La Grande Porte

Les trois hommes faisaient face à la porte de fer. Immense, magistrale, impressionnante, elle était probablement déjà là à l’époque du grand-père de Milan et du grand-père de son grand-père. Ce qui se trouvait de l’autre côté faisait l’objet de rumeurs incroyables. Certains racontaient qu’elle cachait un trésor, des millions de pièces d’or, des rubis, des diamants… d’autres pensaient qu’elle dissimulait cette fameuse fontaine de Jouvence dont les livres parlaient. Sur sa façade était gravés des mots que personne ne savait lire. Tous les traducteurs du pays s’y étaient risqués sans jamais réussir à décrypter l’étrange langage.

Milan dirigeait cette équipe d’archéologues depuis bientôt dix ans. Fasciné par les cités antiques, il exultait d’avoir pu mettre la main sur pareil trésor. Et malgré toutes les fouilles qu’il avait entreprit au cours de sa vie, toutes les recherches qu’il avait supervisées, cette découverte-ci, celle qu’il avait devant les yeux, n’était pourtant que le fruit du hasard. Des gosses, deux frères, en jouant aux billes, avaient fait tomber leurs calots au fond d’une fissure minuscule dans la roche. C’est lorsqu’ils avaient raconté à leur père que le trou devait être très profond puisqu’ils n’avaient pas entendu l’impact des billes sur le sol que les choses avaient vraiment démarré. Le père des deux gamins, c’était Alvar Virtanen, l’éminent écrivain. Fort de sa notoriété, il avait un réseau d’amis parmi lesquels comptait Milan Kiimamaa et c’était tout naturellement qu’il lui avait écrit pour lui demander s’il ne se trouvait pas justifié de pousser en avant quelques recherches archéologiques sur le site en question.

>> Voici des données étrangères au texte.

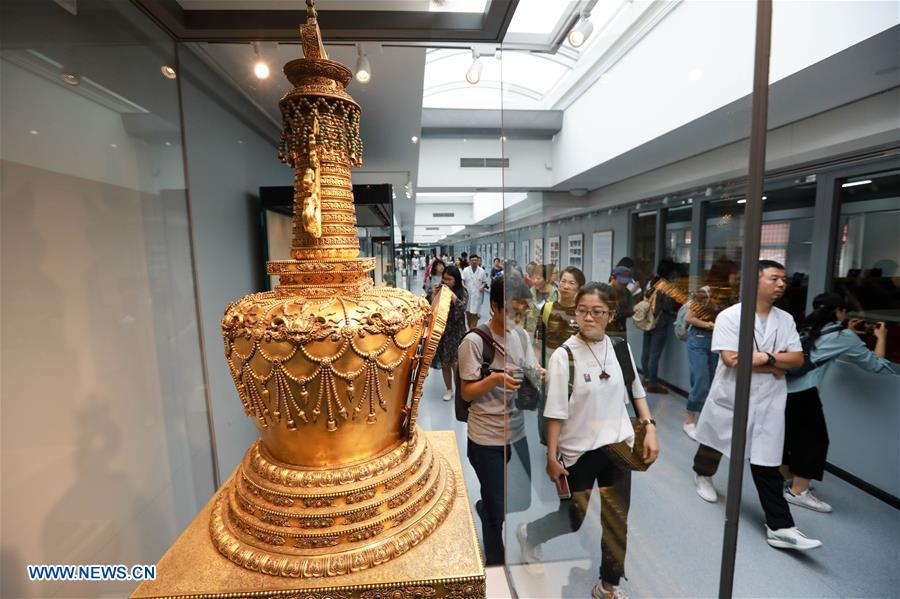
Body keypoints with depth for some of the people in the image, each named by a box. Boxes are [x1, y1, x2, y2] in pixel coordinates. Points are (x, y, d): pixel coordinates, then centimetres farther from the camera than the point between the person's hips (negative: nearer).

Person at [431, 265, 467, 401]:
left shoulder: (462, 292, -5)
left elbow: (462, 308, -20)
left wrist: (451, 294, -22)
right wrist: (434, 295, -12)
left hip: (455, 332, -3)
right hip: (441, 330, 3)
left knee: (455, 363, -4)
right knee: (444, 363, 11)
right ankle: (449, 390, 29)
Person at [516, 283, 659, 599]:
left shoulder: (620, 348, -4)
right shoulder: (563, 356, -19)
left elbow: (636, 391, 10)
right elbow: (556, 412, -16)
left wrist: (650, 428, 2)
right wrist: (551, 457, -13)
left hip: (618, 445, 4)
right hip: (579, 450, -4)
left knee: (617, 520, 16)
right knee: (573, 519, 12)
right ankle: (528, 533, 43)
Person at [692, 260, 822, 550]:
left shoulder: (785, 319, 3)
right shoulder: (730, 316, -15)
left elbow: (797, 358, -1)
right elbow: (730, 359, -22)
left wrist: (766, 357, -18)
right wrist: (775, 367, -14)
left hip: (768, 400, 3)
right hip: (731, 396, -3)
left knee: (767, 463, 3)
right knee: (714, 443, 21)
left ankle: (780, 527, 12)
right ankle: (702, 475, 49)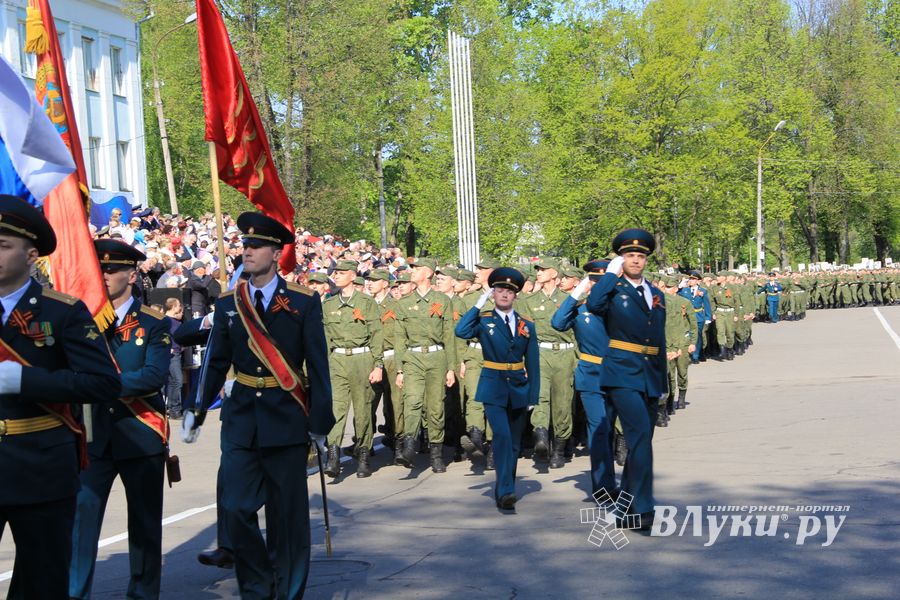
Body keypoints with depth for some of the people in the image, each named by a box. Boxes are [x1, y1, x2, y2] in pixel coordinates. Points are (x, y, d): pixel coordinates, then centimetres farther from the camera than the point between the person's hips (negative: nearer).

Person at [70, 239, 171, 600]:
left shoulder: (154, 324, -2)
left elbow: (155, 376, -15)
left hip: (141, 434, -1)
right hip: (94, 434, 2)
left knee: (145, 519, 9)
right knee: (81, 513, -7)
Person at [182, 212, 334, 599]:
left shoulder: (304, 302, -4)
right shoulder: (227, 303, 5)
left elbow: (318, 366, -5)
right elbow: (216, 363, 7)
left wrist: (321, 423, -7)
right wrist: (196, 413, 2)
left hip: (287, 421, -3)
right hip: (241, 419, 3)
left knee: (288, 514, 5)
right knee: (236, 509, 2)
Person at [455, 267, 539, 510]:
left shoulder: (526, 326, 8)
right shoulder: (483, 321, 0)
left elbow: (533, 364, 7)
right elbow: (461, 331, -21)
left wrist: (533, 396, 1)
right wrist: (478, 305, -14)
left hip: (519, 389, 4)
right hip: (494, 389, -4)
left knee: (514, 443, 9)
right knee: (502, 436, -20)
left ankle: (504, 491, 22)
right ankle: (505, 491, -20)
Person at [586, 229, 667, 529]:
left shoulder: (657, 295, 17)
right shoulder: (613, 290, -1)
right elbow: (593, 304, -26)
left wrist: (662, 382, 19)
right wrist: (612, 273, -13)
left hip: (650, 377, 7)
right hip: (622, 374, -7)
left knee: (641, 441, 12)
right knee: (640, 435, -19)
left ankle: (626, 503, 25)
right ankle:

Il avait fallut huit années pour creuser aussi profondément. Huit ans pour établir des galeries suffisamment larges pour qu’un homme puisse s’y tenir debout et suffisamment profonde pour gagner la grande porte. Et aujourd’hui, Milan et son équipe allaient enfin la franchir. Depuis dix mois, un bataillon du génie civil se relayait pour percer le mécanisme de la porte. Pour qu’elle soit aussi épaisse et solide, le trésor qu’elle renfermait devait forcément être fabuleux, et Milan, même s’il n’avait jamais été gagné par la cupidité, ne voyait pas d’un mauvaise œil l’idée de faire fortune.

Quand elle céda enfin, ce fut un mélange de surprise et de déception. Une forte odeur métallique couplée à des émanations terreuses fit reculer les explorateurs qui ne se risquèrent à revenir qu’après s’être équipés de masques. Il y avait là un long corridor. Une sorte de coursive à la droite et à la gauche de laquelle se trouvait empilés là comme des casiers métalliques qui semblaient eux-mêmes verrouillés dans les règles de l’art.

Il fallut un an de plus pour venir à bout du mécanisme des casiers, et c’est peu après que les gens commencèrent à tomber malade. Milan et son équipe furent parmi les premiers à ressentir des symptômes. Vomissements, perte de cheveux, douleurs abdominales, diarrhées, hémorragies. Les corps des explorateurs semblaient se décomposer comme des cadavres cependant que leurs cœurs battaient encore. On parla de malédiction.

Quelques temps plus tard, on finit par déchiffrer l’inscription à l’entrée de la porte. C’était une langue morte depuis des décennies. De l’ancien finnois, du temps du moteur à explosion et des débuts de l’informatique, bien avant le grand effondrement. Il était écrit « Vous qui entrez ici, vous ne trouverez que mort et désolation. »

Trois milles ans après qu’elle ait été scellée, une bande d’explorateurs inconscients avaient rouvert la porte du site d’enfouissement de déchets nucléaires d’Onkalo, en Finlande.